Re: Another computer algebra system : smib
- From: Dave <foo@xxxxxxx>
- Date: Thu, 01 Oct 2009 23:20:15 +0100
Richard Fateman wrote:
* A colleage of mine wrote some finite element software on a dual
processor linux machine. I then got a quad processor Sun, and he found
it would mis-behave. When he found the bug, he realised it was a
genuine bugs, which had simply not shown up on his machine, but did on
mine.
Certainly sometimes a bug is discovered only after a program is ported to a new environment -- a bug that existed in the old environment too, but just had not been exercised. Spending time porting a program is
worthwhile if you want the program to run on other machines. Is it the way you should spend your time if you want to learn about computer algebra programs, or if you want to debug them? I think there are better
ways of spending time.
To be honest, if code has no GUI, and I get the feeling this program is a command line tool, then it should need no porting really.

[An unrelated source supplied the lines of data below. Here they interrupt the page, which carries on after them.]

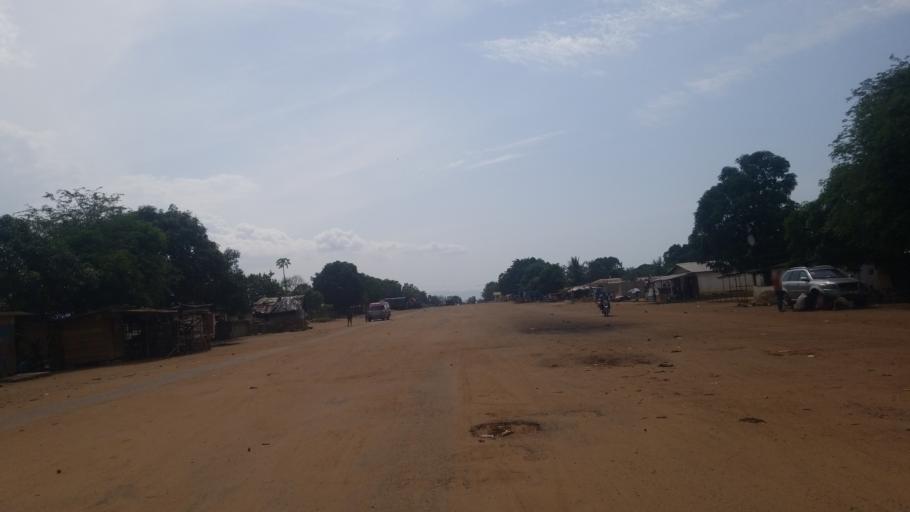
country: SL
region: Western Area
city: Waterloo
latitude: 8.3390
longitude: -13.0459
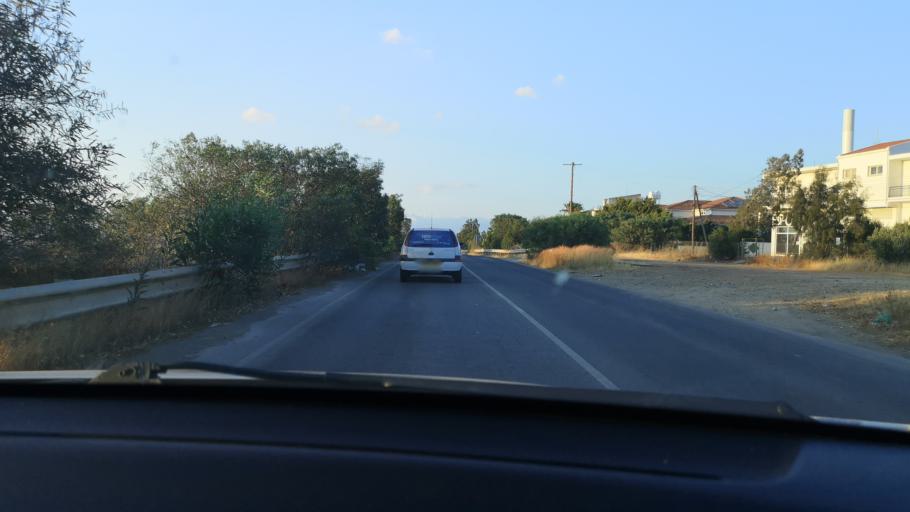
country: CY
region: Lefkosia
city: Kato Deftera
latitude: 35.1189
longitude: 33.2882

I think that using the now commercially common multiple processors is a challenge for implementers of compilers, operating systems, and indeed computer algebra systems. Getting a CAS working well on a particular (one hopes, common) multiple-processor machine would be worthwhile. Debugging it for each and every one? Unlikely to be as worthwhile.
If the code is a command line drive program (like for example the kernel), then there should be few differences between for platform A and code for platform B. If one uses portable thread libraries, then if code breaks on platform B, but not on A, I would certainly think it is worth while spending time on platform B to find the problem, as it is highly likely to be a logical error in the program.

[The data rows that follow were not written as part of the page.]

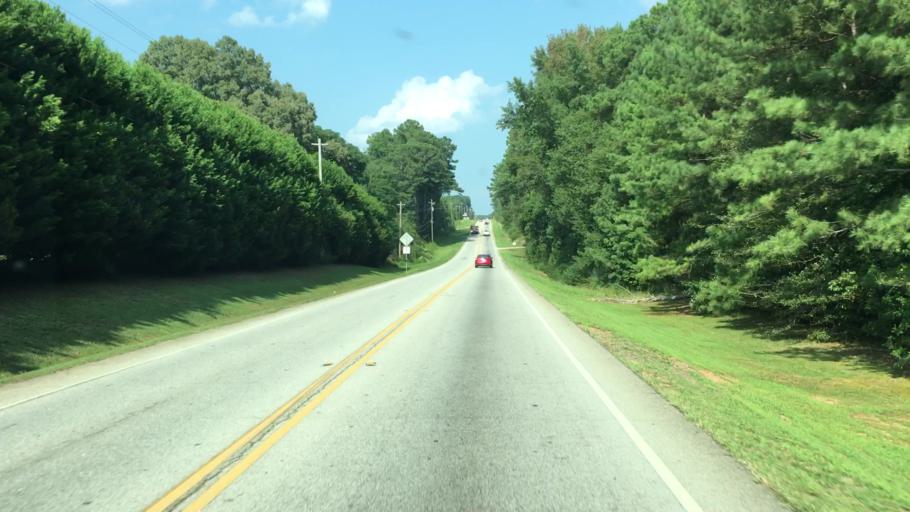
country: US
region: Georgia
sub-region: Walton County
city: Social Circle
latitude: 33.6258
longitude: -83.7410
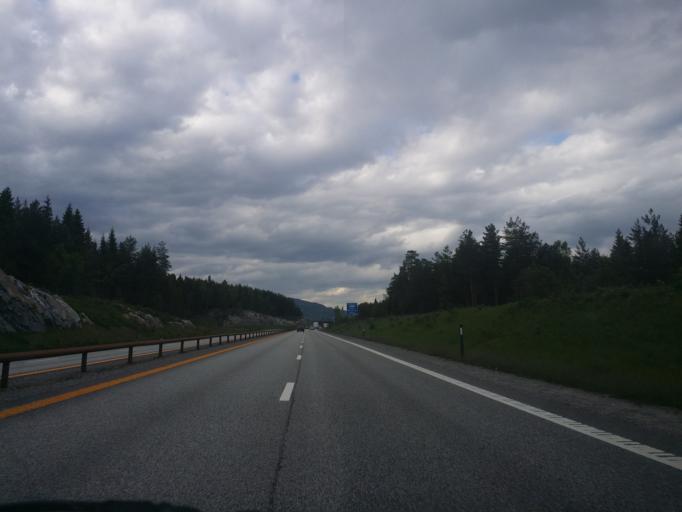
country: NO
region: Akershus
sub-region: Eidsvoll
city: Raholt
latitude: 60.2976
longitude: 11.1379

If you are writing in assembly code, then that is a different issue. Years ago it seemed the norm to write in assembler, but I don't see much of it now. Machines have got much faster, so there is less need for it.
In the mid 1980s there were a host of multiple-processor machines, typically motorola 68020s with a shared memory bus, but also processors from MIPS. And a history of multiple-processor systems from SUN, etc. Some ran Lisp, Macsyma, Maple, etc. Also, there is a history of
research on parallel computer algebra (search on Google Scholar).

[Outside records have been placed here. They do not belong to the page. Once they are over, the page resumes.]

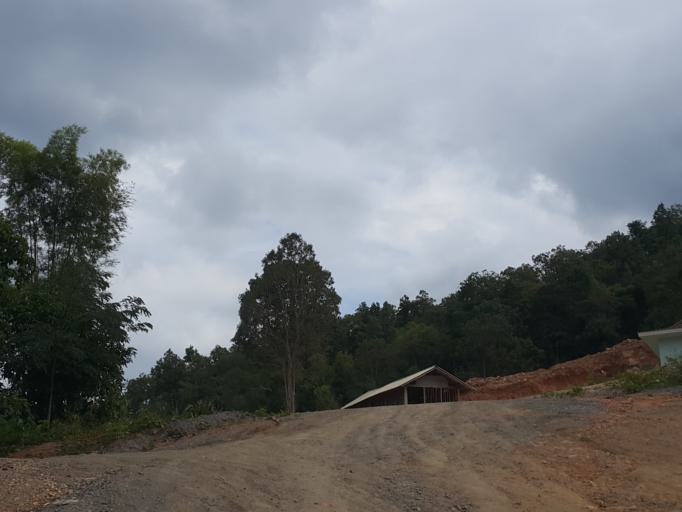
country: TH
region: Lampang
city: Chae Hom
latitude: 18.5717
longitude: 99.4392
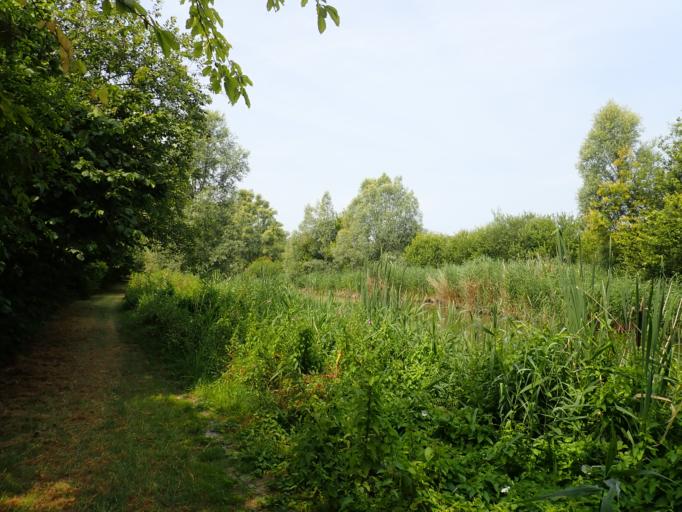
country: BE
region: Flanders
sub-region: Provincie Antwerpen
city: Kapellen
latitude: 51.2767
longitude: 4.3956
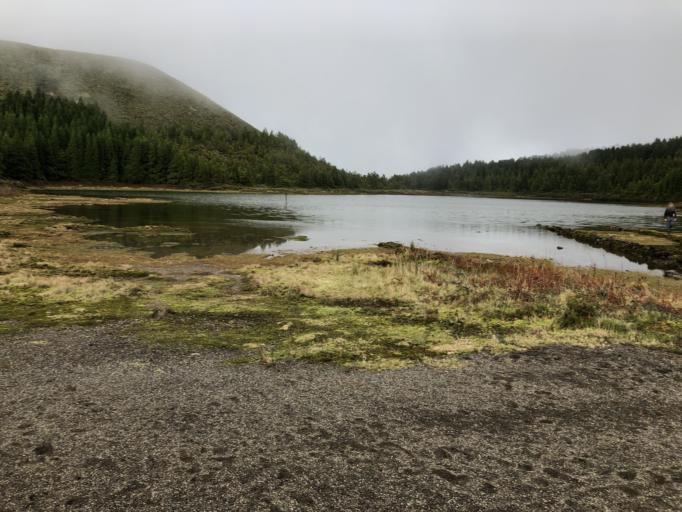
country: PT
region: Azores
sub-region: Ponta Delgada
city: Arrifes
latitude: 37.8237
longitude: -25.7519
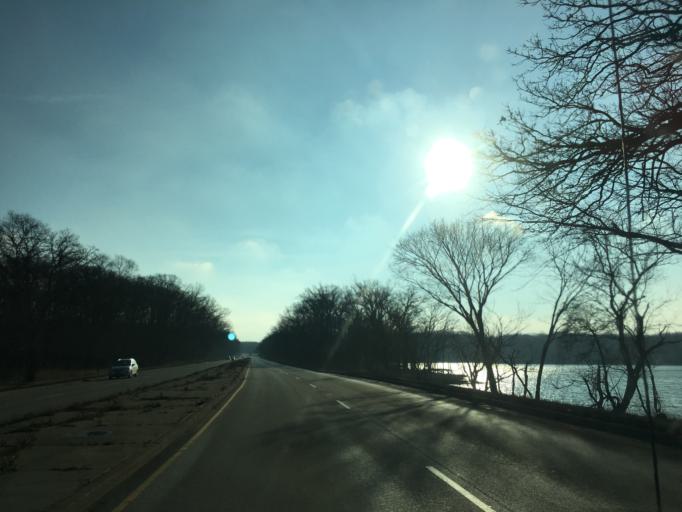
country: US
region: Illinois
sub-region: Cook County
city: Elk Grove Village
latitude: 42.0306
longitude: -88.0078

Such research does not consist of porting program X to many different implementations of multi-core machine OS/compiler/etc by diddling with compiler flags.
<snip>
... Your speculation about someone who doesn't share your view about the value/importance of porting his program to Solaris ... is that such
a programmer must be guilty of various inadequacies. Like lax testing etc.
No, it was his view that he did not have time to test it.
I don't know enough about the specifics, but disagree with your view,
and see no reason to believe this person's code is inadequately tested
if it runs really robustly on the machine for which it was programmed.
It's been my experience that people who pay attention to detail, tend to write portable code.
Anyway, to take a look at the specifics of this package, I looked at the Makefile and read:
# 2. Compile it. (For Power PC and other big endian machines,
# first add -DMAC to CFLAGS below.)
#
# $ cd smib
# $ make
Now my machine it big-endian, but I hit the problem there is no CFLAGS in the Makefile, other than in the comment.
This is however CXXFLAGS, so lets add it to there.
drkirkby@swan:[~/smib/smib-0.8/sources] $ make
/usr/local/gcc-4.4.1-sun-linker/bin/g++ -Wall -Wuninitialized -O -DLINUX -g -mfpmath=sse -msse2 -funroll-loops -DMAC -c -o madd.o madd.cpp
cc1plus: error: unrecognized command line option "-mfpmath=sse"
cc1plus: error: unrecognized command line option "-msse2"
make: *** [madd.o] Error 1
Lets go back to the makefile, and I see two lines. Lets take a guess and and see if the one without -msse2 and -DLINUX works, since this machine ie neither linux or has mme2 instructions.
CXXFLAGS = -Wall -Wuninitialized -O -DLINUX -g -mfpmath=sse -msse2 -funroll-loops -DMAC
#CXXFLAGS = -Wall -Wuninitialized -O -DLINUX -g
After 1615 warnings from the g++ 4.0.1 (GNU C++ compiler), it did build and run on Solaris.
The fact this is new code, I would not release it with over 1600 warnings messages from the compiler.
With a couple of changes:
CXXFLAGS = -O -g -DMAC -m64
smib : $(objects)
$(CXX) -m64 -o smib $(objects) -lm
I manged to build a 64-bit version with Sun's compiler, but I could not build a workable 64-bit version with the GNU compiler.